Mais c'est un rêve, comme vous dites...
Ces nouvelles molécules (les anti-intégrases de Merck, comme le raltéigravir) et les nouveaux inhibiteurs de la pénétration du virus dans la cellule (appelés anticorécepteurs CCR5) arrivent. Elles devraient être commercialisées en 2008. Très honnêtement, pour ceux qui ont pu en bénéficier, cela a bouleversé leur vie. Ces patients étaient dans le multiéchec thérapeutique, on n'avait plus guère d'espoir pour eux, et là tout redevient possible. Pour moi, il se produit aujourd'hui un peu la même chose qu'en 1996, quand sont arrivées les trithérapies avec les antiprotéases. C'est presque le même miracle, en tout cas pour les patients multirésistants et très immunodéprimés. Une étape a été franchie : auparavant nous étions limités, et lorsqu'il y avait échec on remplaçait une molécule par une autre. Là, on peut relancer la recherche clinique sur de nouvelles bases. Ces nouveaux traitements apparaissent en outre bien tolérés. Combiner une très grande puissance antivirale et une bonne tolérance est fondamental.
Pourtant les traitements, disons classiques, marchent très bien.
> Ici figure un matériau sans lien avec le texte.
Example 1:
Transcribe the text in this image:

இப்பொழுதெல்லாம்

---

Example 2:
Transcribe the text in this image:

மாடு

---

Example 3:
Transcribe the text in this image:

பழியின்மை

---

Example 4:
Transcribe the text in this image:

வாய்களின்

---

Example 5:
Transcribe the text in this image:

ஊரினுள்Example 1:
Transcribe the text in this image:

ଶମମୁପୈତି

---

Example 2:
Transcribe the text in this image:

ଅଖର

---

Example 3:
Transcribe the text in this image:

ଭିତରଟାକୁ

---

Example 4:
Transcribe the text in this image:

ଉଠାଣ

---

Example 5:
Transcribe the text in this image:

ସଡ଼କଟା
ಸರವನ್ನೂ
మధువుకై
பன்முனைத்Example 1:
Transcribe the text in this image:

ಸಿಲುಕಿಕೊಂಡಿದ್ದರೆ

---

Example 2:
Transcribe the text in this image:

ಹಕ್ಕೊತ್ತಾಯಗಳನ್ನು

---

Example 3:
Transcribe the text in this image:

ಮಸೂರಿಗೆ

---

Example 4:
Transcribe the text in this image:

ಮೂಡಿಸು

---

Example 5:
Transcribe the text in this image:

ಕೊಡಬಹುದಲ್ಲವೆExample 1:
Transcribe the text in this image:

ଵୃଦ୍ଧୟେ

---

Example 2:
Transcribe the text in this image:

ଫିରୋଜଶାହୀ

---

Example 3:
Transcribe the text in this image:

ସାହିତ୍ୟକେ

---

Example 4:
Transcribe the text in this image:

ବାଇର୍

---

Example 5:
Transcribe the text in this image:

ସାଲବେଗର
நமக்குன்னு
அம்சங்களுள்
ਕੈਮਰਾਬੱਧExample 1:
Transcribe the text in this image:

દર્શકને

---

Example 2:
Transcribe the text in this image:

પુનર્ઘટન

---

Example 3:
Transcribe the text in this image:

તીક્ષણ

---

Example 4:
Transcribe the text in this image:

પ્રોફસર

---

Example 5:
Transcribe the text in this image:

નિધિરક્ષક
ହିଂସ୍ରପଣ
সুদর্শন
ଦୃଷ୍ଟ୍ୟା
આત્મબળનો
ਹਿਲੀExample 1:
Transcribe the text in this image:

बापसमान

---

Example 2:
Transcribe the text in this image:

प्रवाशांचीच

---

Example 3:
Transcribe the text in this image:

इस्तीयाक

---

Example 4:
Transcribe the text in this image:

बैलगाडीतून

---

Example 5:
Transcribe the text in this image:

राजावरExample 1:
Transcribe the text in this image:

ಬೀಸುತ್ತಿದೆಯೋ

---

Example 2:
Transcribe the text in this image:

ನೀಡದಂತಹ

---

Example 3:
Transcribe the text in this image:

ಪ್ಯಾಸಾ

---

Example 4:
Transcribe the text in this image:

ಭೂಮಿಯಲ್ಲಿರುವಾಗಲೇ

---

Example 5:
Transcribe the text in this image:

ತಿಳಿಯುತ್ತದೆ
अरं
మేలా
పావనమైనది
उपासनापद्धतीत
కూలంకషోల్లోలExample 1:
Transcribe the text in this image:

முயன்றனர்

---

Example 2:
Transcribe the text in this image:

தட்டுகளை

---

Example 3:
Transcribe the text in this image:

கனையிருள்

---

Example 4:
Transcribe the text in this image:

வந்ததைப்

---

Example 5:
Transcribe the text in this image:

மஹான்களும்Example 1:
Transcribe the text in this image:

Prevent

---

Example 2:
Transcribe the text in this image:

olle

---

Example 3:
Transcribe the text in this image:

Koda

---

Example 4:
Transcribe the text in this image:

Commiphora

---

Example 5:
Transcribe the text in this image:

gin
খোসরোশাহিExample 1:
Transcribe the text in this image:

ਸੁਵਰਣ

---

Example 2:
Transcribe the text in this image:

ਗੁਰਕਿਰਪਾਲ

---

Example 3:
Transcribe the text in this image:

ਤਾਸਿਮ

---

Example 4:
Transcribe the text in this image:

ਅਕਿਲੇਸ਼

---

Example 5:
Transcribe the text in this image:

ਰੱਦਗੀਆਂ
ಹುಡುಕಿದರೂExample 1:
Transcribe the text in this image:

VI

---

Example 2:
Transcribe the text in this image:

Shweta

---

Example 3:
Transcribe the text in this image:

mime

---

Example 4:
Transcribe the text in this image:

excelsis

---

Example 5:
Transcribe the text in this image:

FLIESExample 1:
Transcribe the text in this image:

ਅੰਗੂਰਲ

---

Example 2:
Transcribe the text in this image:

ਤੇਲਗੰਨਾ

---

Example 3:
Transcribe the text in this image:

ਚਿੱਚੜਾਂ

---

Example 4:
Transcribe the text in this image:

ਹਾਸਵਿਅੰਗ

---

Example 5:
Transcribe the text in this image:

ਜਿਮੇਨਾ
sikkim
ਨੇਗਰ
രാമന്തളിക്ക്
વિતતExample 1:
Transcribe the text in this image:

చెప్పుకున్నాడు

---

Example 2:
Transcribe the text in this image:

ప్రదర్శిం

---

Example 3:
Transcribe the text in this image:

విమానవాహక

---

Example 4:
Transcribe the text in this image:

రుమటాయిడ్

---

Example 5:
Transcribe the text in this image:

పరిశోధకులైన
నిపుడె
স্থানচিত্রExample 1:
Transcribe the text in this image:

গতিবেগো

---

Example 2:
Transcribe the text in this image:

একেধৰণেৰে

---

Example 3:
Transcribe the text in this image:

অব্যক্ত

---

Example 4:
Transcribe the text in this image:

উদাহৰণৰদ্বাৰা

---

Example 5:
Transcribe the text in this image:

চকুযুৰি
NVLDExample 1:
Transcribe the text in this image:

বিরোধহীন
Oui, et de mieux en mieux. 80 % des patients suivis dans les hôpitaux ont une charge virale [taux de particules virales circulant dans le sang] indétectable. C'est-à-dire qu'il n'y a plus de traces de la multiplication du virus, même si on sait que le virus persiste, intégré dans les cellules et tapi dans des lieux réservoirs où le virus demeure. 80 %, c'est un taux très élevé, et qui devrait augmenter. Il y a quelques années, nous étions à 50 %. Donc, avec des molécules déjà disponibles, les progrès sont réels. Là, on doit changer de concept. Et on ne devrait même plus utiliser l'idée d'échec thérapeutique. Le défi, maintenant, c'est d'une part d'empêcher toute réplication du virus, condition essentielle à l'absence de développement de la résistance, d'autre part d'imaginer les traitements qui pourront être efficaces et bien tolérés pendant des dizaines d'années par les patients. Ces nouvelles molécules sont des produits bien tolérés. Pour la première fois, on pourra combiner une très grande puissance antivirale et une bonne tolérance.